While the focus of this blog has been on the personal stories of food bank clients, I thought I’d mention what goes on behind the scenes, and try to find out what makes the Trussell Trust food banks here in Greenwich run so smoothly. I’m also going to try to find out why people want to help out as volunteers.
Greenwich food bank currently runs seven food banks throughout the borough. Thanks to the continuing support of the Royal Borough of Greenwich – and its partner organisation Greenwich Leisure Ltd, Greenwich food bank opened two new public donation points earlier this year at the Arches Leisure Centre in Trafalgar Road, Greenwich and at Charlton House in Charlton. This meant that people living in the west of the borough could donate more easily. There are already donation points in Woolwich and Eltham Centres, Greenwich Community College, Tesco Extra and Sainsbury’s in Eltham.
The food bank’s network of churches across the borough also provides collection points, and many of the schools in the borough also donate, particularly around Harvest Festival time. The amount of food donated seems to be on the increase, as awareness grows about the need for food banks.
A small but committed army – the vast majority of them volunteers – keeps the show on the road. In Greenwich borough there is one central food bank warehouse, where food is sorted by volunteers according to type and its ‘best before’ date. They also check it is undamaged, then pack it into boxes and store it, ready for use. Food is then taken to foodbank centres by van, where it’s made up into food parcels ready for use.
The Greenwich food bank operation is thriving in no small part because of its volunteers of all ages and background.

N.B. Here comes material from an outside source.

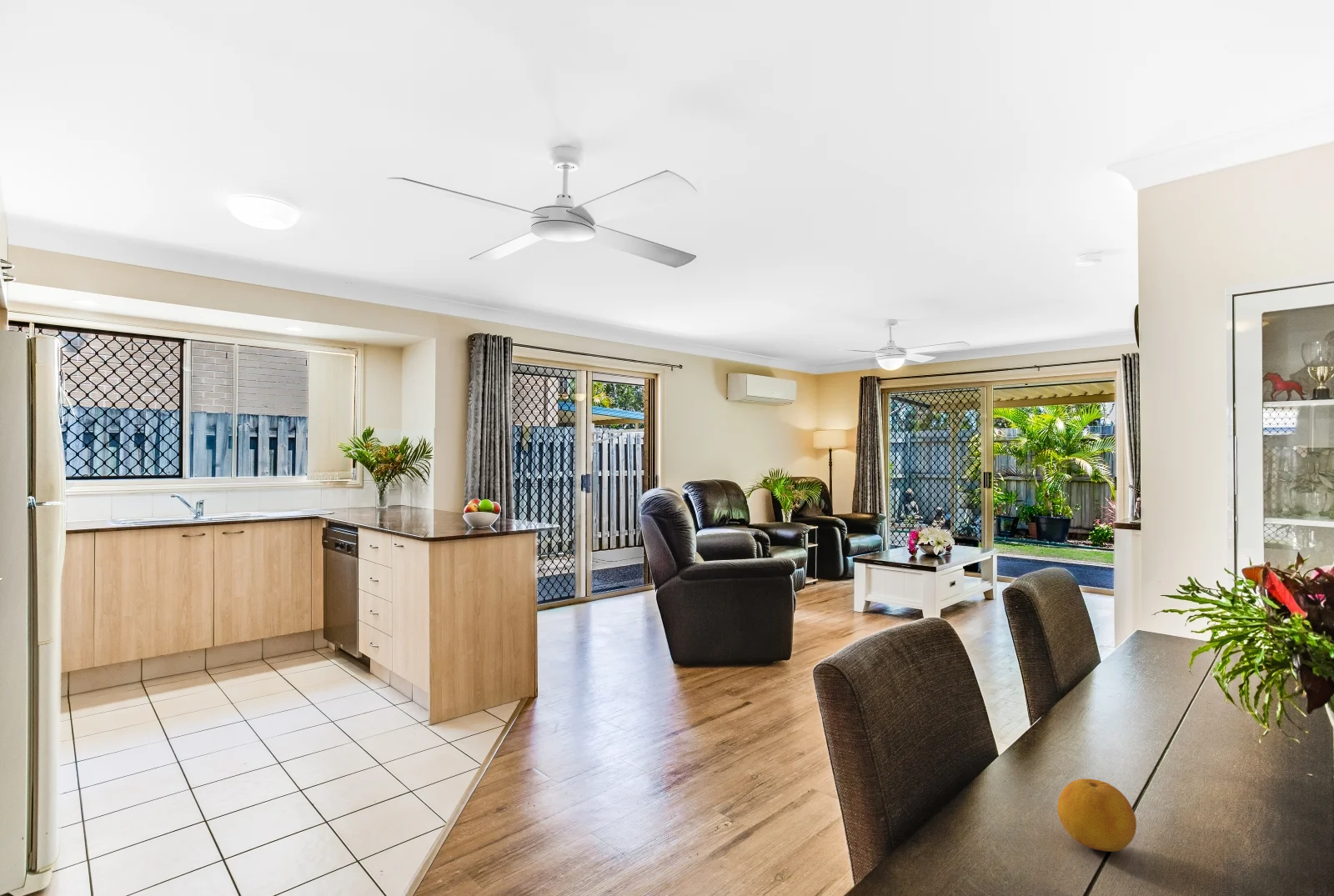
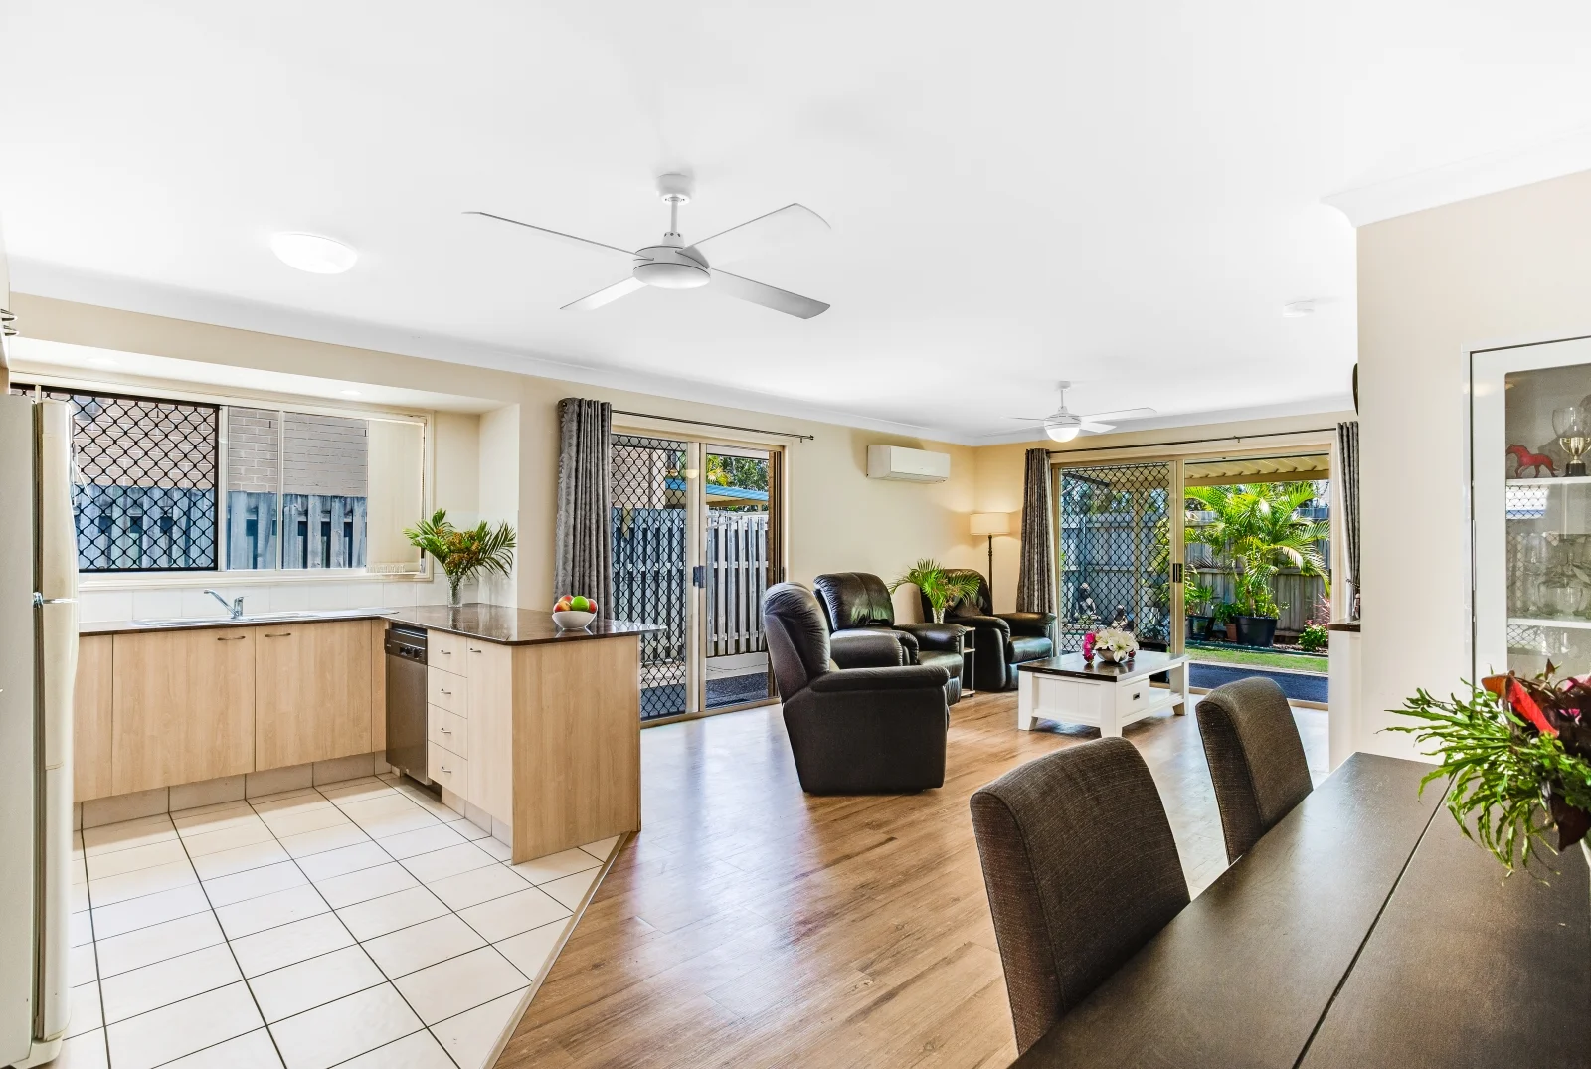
- fruit [1056,778,1137,853]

Many of them are drawn from local churches. Some are secondary-aged children helping out for an hour or two as some form of local community activity. A number of volunteers work ‘front of house’ – greeting clients who bring in food vouchers issued by frontline professionals such as social workers, GPs and Citizens Advice Bureau staff. If facilities are available – as is the case in Eltham – they’ll get a cup of tea and the chance of some emotional support as well as an emergency food supply. A lot of ‘signposting’ can get done at this point, if clients can spare the time and energy to talk. The volunteers I see are great at engaging with the people who come in,. They try their best to offer useful help, or whatever it is that someone needs most that day.
Some clients just want a person they can talk to who will actually take their minds off the harsh realities of the ghastly situation they’re in. Sometimes they don’t want ‘solutions’. They might want help with a crossword rather than analysis of the likely outcome of their application for employment and support allowance.

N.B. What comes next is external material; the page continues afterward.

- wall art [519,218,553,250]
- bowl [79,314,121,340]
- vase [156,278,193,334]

The people I’ve seen are instinctively good at knowing what clients really need. Yes, they need food on the table, but more than that they want to be valued for who they are. Many of the clients end up wanting to volunteer at the food bank themselves.
Maeve Adams, a lovely lady with a grown-up daughter, is long-standing volunteer in the Eltham warehouse. She doesn’t meet clients, as her role is to sort out the donations as they’re received. She’s very committed indeed, and has been helping here for over a year. She dedicates a couple of hours each Wednesday and Friday. Why does she spend so much of her free time volunteering? ‘The first time I heard about food banks was on the news. I didn’t realise there was still a need for food banks. I’m not naive, but I didn’t realise they still existed. That was a shock. I really enjoy helping out here.’
She does have religious convictions – she’s a Catholic – and for her it’s about wanting to give something back to the community. ‘We’ve all got our own individual ways to feel wanted and needed, and for me I feel that I’ve got that balance. There are people worse off than me. The people here volunteer for different reasons. There are different age groups, but everyone here has the same intentions, so it’s easy to blend in. We want to do something good.’